The Georgia Institute of Technology (Georgia Tech) and the University of Georgia (UGA) are longtime heated rivals on the football field, dating back to 1893, with their rivalry earning the nickname “Clean, Old Fashioned Hate.” But the two academic powerhouses in the state are teaming up for something bigger than football: protecting Georgia’s coasts.
The National Fish and Wildlife Foundation (NFWF) awarded researchers from both universities a $1 million grant through the National Coastal Resilience Fund to restore coastal wetlands in Georgia, according to a Georgia Tech press release.
Specific areas of work from this grant will include flood-prone areas of Georgia, such as 100 acres near the Naval Submarine Base Kings Bay, the largest of the targeted sites, Cumberland Island National Seashore, Camden County and the City of St. Marys.
According to the UGA Marine Extension and Georgia Sea Grant, Georgia has the second largest amount of salt marshes in the United States, behind only South Carolina, and approximately one-third of all the salt marshes on the East Coast.
The UGA team, consisting of Clark Alexander, Matt Bilskie, and Brian Bledsoe, previously won an NFWF grant in 2024 for nearly $1 million for a project centered on marsh and shoreline resilience in the area, according to a UGA press release. Likewise, Joel Kostka, the principal investigator on the grant from Georgia Tech on this grant, previously worked with a number of collaborators on a $2.6 million NFWF-funded project to “restore degraded salt marshes in historic Charleston,” according to a Georgia Tech press release.
The team of university researchers is also joined by Ashby Worley of the nonprofit Nature Conservancy and Nolan Williams of Robinson Design Engineers.
“We couldn’t do what we do without support from the federal government and private foundations to perform research that’s important to Georgia, that serves all Georgians,” Kostka said.
The project was the only project in Georgia to receive funding from the National Fish and Wildlife Foundation in 2025. It is slated to be a three-year project that will officially start on June 1, 2026.
A nature-based solution
The work has a circularity component to it that makes it a nature-based solution.
“What we do in a nutshell is try to understand how ecosystems work, what services they provide for people, how these ecosystems, in this case coastal wetlands, respond to disturbances such as severe storms and sea level rise linked to climate change, and we can naturally boost the resilience of these ecosystems,” Kostka said, adding: “And how do we restore these systems when they become degraded?”
Kostka explained that for years, the U.S. Army Corps of Engineers has looked to use its dredged materials as much as possible for ecosystem restoration.
Dredging is the removal of sediment and other materials from the bottom of a water body, typically to deepen canals and make ship passage easier. That removed dredged material, without a purpose after removal, becomes waste. In the latter half of the 20th century, however, more research into using the material in beneficial ways emerged.

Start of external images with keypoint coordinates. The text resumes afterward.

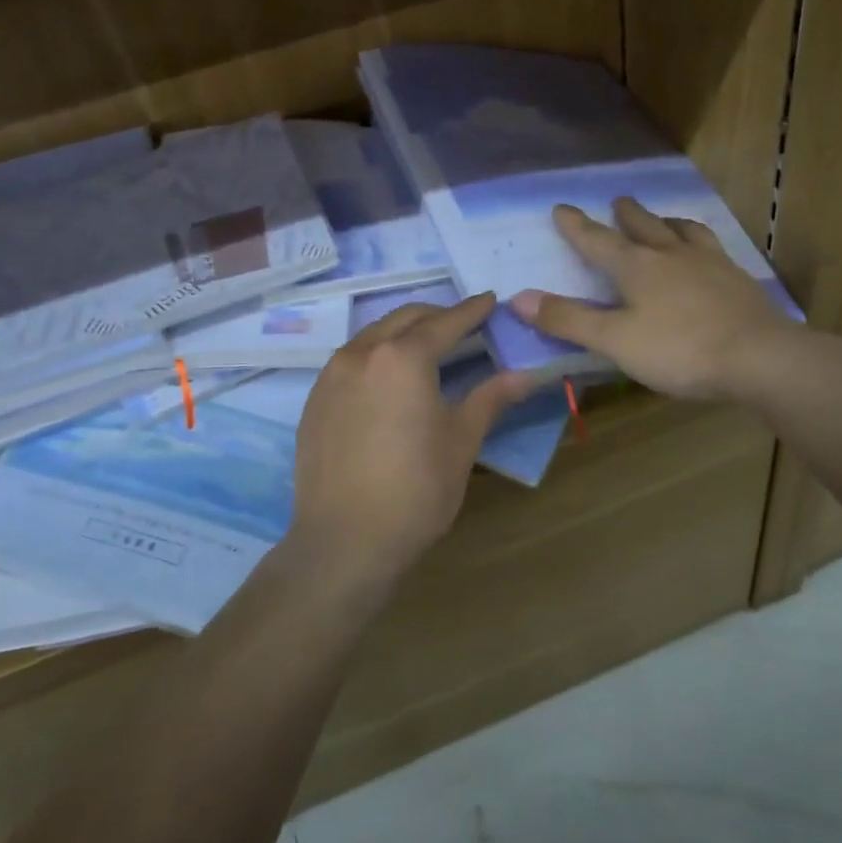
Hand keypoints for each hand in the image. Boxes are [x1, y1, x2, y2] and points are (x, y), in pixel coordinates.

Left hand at [291, 294, 534, 589]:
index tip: (490, 300)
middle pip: (405, 318)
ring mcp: (331, 375)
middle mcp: (362, 353)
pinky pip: (350, 360)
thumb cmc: (415, 491)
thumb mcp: (461, 442)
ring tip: (426, 347)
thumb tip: (527, 374)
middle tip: (463, 324)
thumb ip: (490, 398)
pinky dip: (376, 355)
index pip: (445, 322)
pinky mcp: (314, 399)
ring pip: (373, 335)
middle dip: (437, 315)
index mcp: (403, 358)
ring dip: (403, 332)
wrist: (343, 542)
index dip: (472, 310)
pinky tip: (388, 380)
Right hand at [509, 198, 797, 402]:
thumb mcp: (615, 340)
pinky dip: (701, 243)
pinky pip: (714, 249)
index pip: (598, 240)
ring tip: (665, 219)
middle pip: (644, 226)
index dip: (577, 226)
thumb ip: (569, 319)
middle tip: (618, 201)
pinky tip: (707, 253)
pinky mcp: (738, 280)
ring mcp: (710, 264)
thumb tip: (518, 298)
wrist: (759, 358)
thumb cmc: (679, 350)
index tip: (562, 207)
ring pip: (684, 231)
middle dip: (627, 215)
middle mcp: (672, 255)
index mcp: (637, 267)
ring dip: (668, 222)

One of those ways is the salt marsh restorations that Kostka and his team have been working on. Salt marshes are accumulations of sediment downstream of rivers where plants can take root and grow. Because dredged material is largely natural sediment, the material can be used to increase the elevation of these salt marshes.
Why do teams need to artificially inflate these marshes, though? The common culprit of sea level rise.
“The long-term success of these ecosystems is going to be dependent on their ability to keep up with sea level rise,” Kostka said. “They have to grow at the same rate that sea levels are rising, or they’ll drown. Marshes live in a sweet spot between tides, so the grasses have to live in that sweet spot, and by adding that sediment and recycling those sediment materials, we’re giving them a boost to be able to survive sea level rise.”
The inter-university effort between the two rival schools exemplifies how critical collaboration is when working on grand projects. Georgia Tech and UGA are among the top three largest research institutions in the state.
“This work that we do in developing nature-based solutions to boost resilience and restore degraded wetlands could not be done without collaboration, without partnerships,” Kostka said.

Beyond research collaborations, Kostka emphasized that this sort of project requires collaboration with local stakeholders to truly be effective.
“This work must be stakeholder-driven; we must go out and talk to all of those people that are affected by these important, real-world problems, such as environmental change, land use change, to develop changes that are going to help,” Kostka said. “This work that we’re doing on the Georgia coast builds on resilience plans, collaborations and partnerships that we’ve been working on for years near the Georgia coast.”

Funding for climate-related work has become less abundant as the current administration has pulled back on climate-related funding and reduced federal agency staffing in broader efforts to reimagine federal priorities, making this grant all the more critical to the work at hand.
“We feel very fortunate to be funded to continue to do this very important work that we have been doing,” Kostka said. “The disruptions to science go beyond the funding that we receive, especially from the federal government, but also the fact that there have been so many changes to staff within all of the federal agencies that disperse funds.”